▶ **TASKS FOR THIS EXERCISE**:
1. In the passage on meta-learning, what is named as the simplest meta-learner?
2. Carry on the passage on meta-learning with recurrent neural networks from its last sentence.

▶ **DOCUMENT SECTION**:
▼

My intuition is that learning algorithms (such as back-propagation) are simple principles that apply across all neural networks. We have only a few bits that describe the learning algorithm, but lots of bits are the results of what’s being learned. Usually, a learning algorithm extracts the information from the environment and updates the weights of the neural networks with it.

The simplest meta-learner is the recurrent neural network (RNN) that receives feedback from the environment. In the RL context, the RNN outputs some actions, receives rewards about how good those actions were, and decides what actions to take next based on that feedback. In some sense, we can encode a learning algorithm in the weights of the RNN. We can also store information about what could be a better strategy in the future in the RNN’s activations. However, we will have quadratically many weights compared to the activations — meaning we have a largely over-parametrized learning algorithm with way too many variables and very small memory.

▲

▶ **DATA TO EXAMINE**:

▼

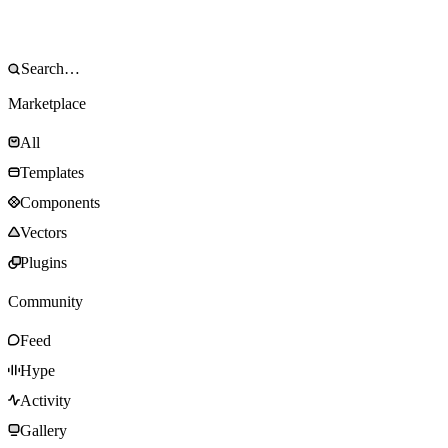
Marketplace
All
Templates
Components
Vectors
Plugins
Community
Feed
Hype
Activity
Gallery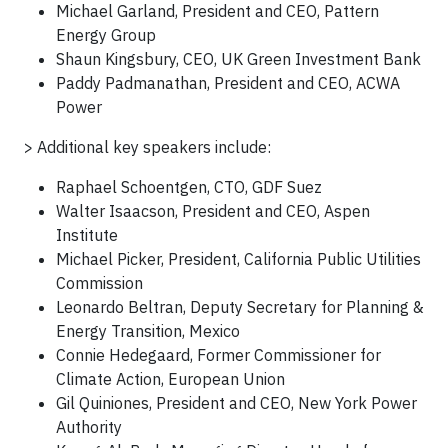
Michael Garland, President and CEO, Pattern
Energy Group
Shaun Kingsbury, CEO, UK Green Investment Bank
Paddy Padmanathan, President and CEO, ACWA
Power
> Additional key speakers include:
Raphael Schoentgen, CTO, GDF Suez
Walter Isaacson, President and CEO, Aspen
Institute
Michael Picker, President, California Public Utilities
Commission
Leonardo Beltran, Deputy Secretary for Planning &
Energy Transition, Mexico
Connie Hedegaard, Former Commissioner for
Climate Action, European Union
Gil Quiniones, President and CEO, New York Power
Authority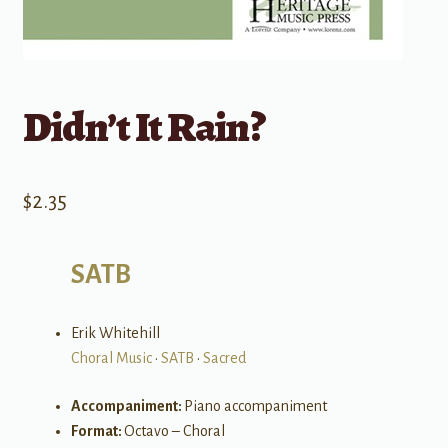
Didn’t It Rain?
$
2.35
SATB
Erik Whitehill
Choral Music
•
SATB
•
Sacred
Accompaniment:
Piano accompaniment
Format:
Octavo – Choral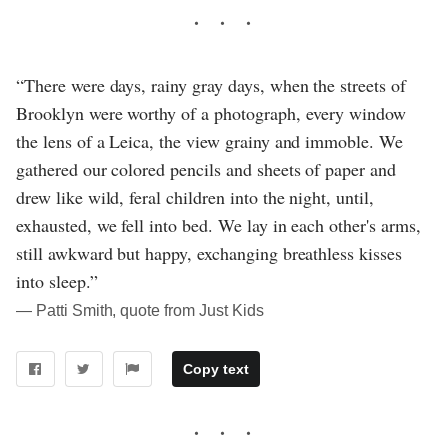
“There were days, rainy gray days, when the streets of
Brooklyn were worthy of a photograph, every window
the lens of a Leica, the view grainy and immoble. We
gathered our colored pencils and sheets of paper and
drew like wild, feral children into the night, until,
exhausted, we fell into bed. We lay in each other's arms,
still awkward but happy, exchanging breathless kisses
into sleep.”
― Patti Smith, quote from Just Kids
Copy text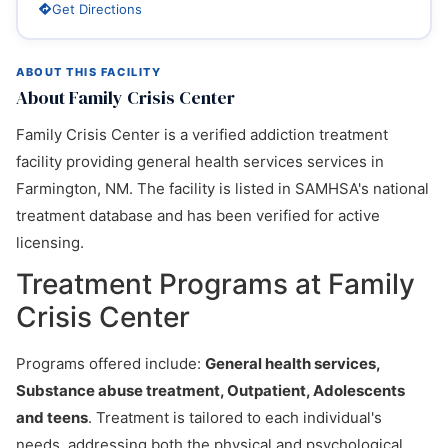
Get Directions
ABOUT THIS FACILITY
About Family Crisis Center
Family Crisis Center is a verified addiction treatment
facility providing general health services services in
Farmington, NM. The facility is listed in SAMHSA's national
treatment database and has been verified for active
licensing.
Treatment Programs at Family
Crisis Center
Programs offered include:
General health services,
Substance abuse treatment, Outpatient, Adolescents
and teens
. Treatment is tailored to each individual's
needs, addressing both the physical and psychological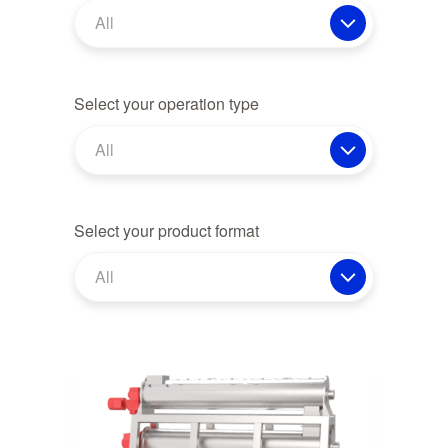
All
Select your operation type
All
Select your product format
All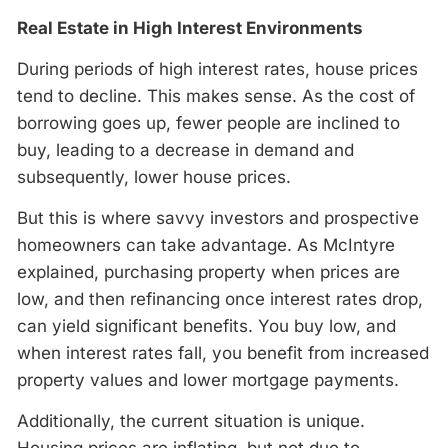
Real Estate in High Interest Environments
During periods of high interest rates, house prices
tend to decline. This makes sense. As the cost of
borrowing goes up, fewer people are inclined to
buy, leading to a decrease in demand and
subsequently, lower house prices.
But this is where savvy investors and prospective
homeowners can take advantage. As McIntyre
explained, purchasing property when prices are
low, and then refinancing once interest rates drop,
can yield significant benefits. You buy low, and
when interest rates fall, you benefit from increased
property values and lower mortgage payments.
Additionally, the current situation is unique.
Housing prices are inflating, but not due to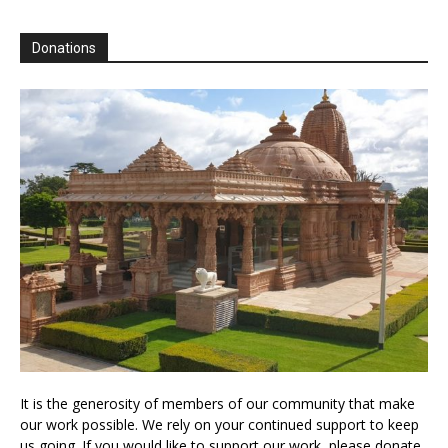
Donations
It is the generosity of members of our community that make
our work possible. We rely on your continued support to keep
us going. If you would like to support our work, please donate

▲

▶ **ANSWERS BY ITEM**:
1. The recurrent neural network (RNN) that receives feedback from the environment.

2.
For a general-purpose learning algorithm, we want the opposite of that. My simple solution with VSML is to introduce weight-sharing to the RNN’s weight matrix, such that only a few weights are replicated. The cool experiments we did in this paper were two-fold:

  1. We showed that an RNN using this variable-shared approach could implement back-propagation. We did something called learning algorithm cloning — where we trained this RNN to implement back-prop. When we ran this RNN forward, it became better at predicting labels.
  2. We also attempted to meta-learn from scratch: Here’s all the data and the labels, figure out how to better predict these labels just by running the RNN forward. Our trained RNN performed well in unseen datasets.

On Making a Dent in AI Research

You should start with identifying your goals. The top priority, in the beginning, should be accumulating knowledge and skills: implementing models, doing experimentation, reading research papers, etc. Writing blog posts help develop a deep understanding and your own ideas. When something gets hard (your papers get rejected, your experiments do not work for months, etc.), it’s good to have a goal in front of you, so you know why you’re doing these things.

Also, keep learning. I constantly try to figure out what other people are doing differently with better success. Deep learning research is a lot about running/designing/evaluating experiments.

Finally, networking and advertisement are crucial. You have to learn how to sell yourself, get to know important people in your field, and perhaps collaborate with them if possible.